First, embrace the process. 

We learn a lot from the lives of the earliest leaders of the church. Their process is ours.

Peter appears to be a self-confident follower of Jesus through the gospels. He seems to know the plan, and he knows he’s going to be a big part of it until…Jesus warns him that he’s going to deny him.

Peter brushes it off, but in the end, his confidence in his commitment fails and he denies Jesus three times. 

Peter was devastated by this. In desperation Peter wept, marking his deep regret.

At the end of the gospel of John, the resurrected Jesus comes to the broken Peter who is disoriented and done with himself. 

As Jesus re-commissioned Peter to lead his church, he no longer had a self-confident commitment to Jesus because that had failed in a crucial moment. He’d been brought to an absolute desperate dependence on Jesus alone. 

At the end of his days, Peter would write, “Humble yourselves, therefore, under God’s mighty hand, that he may lift you up in due time. Cast all your anxiety on him because he cares for you.” (1 Peter 5:6–7, NIV)

The process of denying Jesus, and then being restored, had produced a humility that stood under and relied on God’s mighty hand, always.

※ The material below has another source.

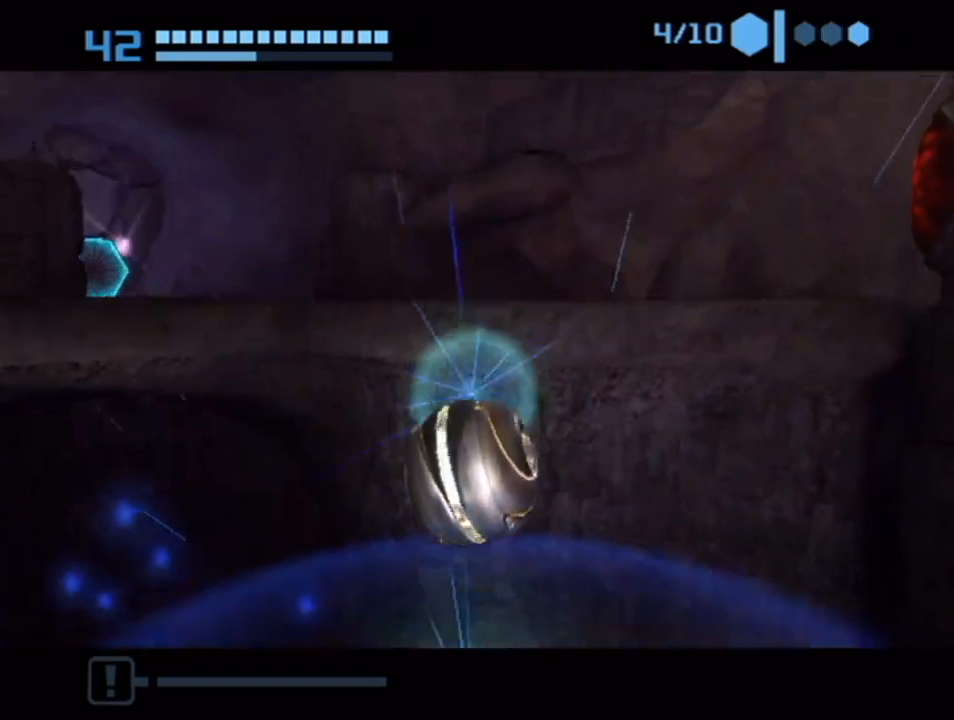
{"buttons": [], "left_stick": "center", "right_stick": "center", "events": []}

Peter was no longer self-confident, he was dependent—like a humble child. 

Note the process though. Peter said, “Humble yourselves…” There’s a partnership in this, there is a decision to stand under God. There’s the intention of casting all our cares and believing He cares for us.

Embracing the process means we deny the lies that we are independent and have control of the world as we partner with God and moment by moment deciding to humbly live out of our identity as dependent children.

Second, wrestle until you lose.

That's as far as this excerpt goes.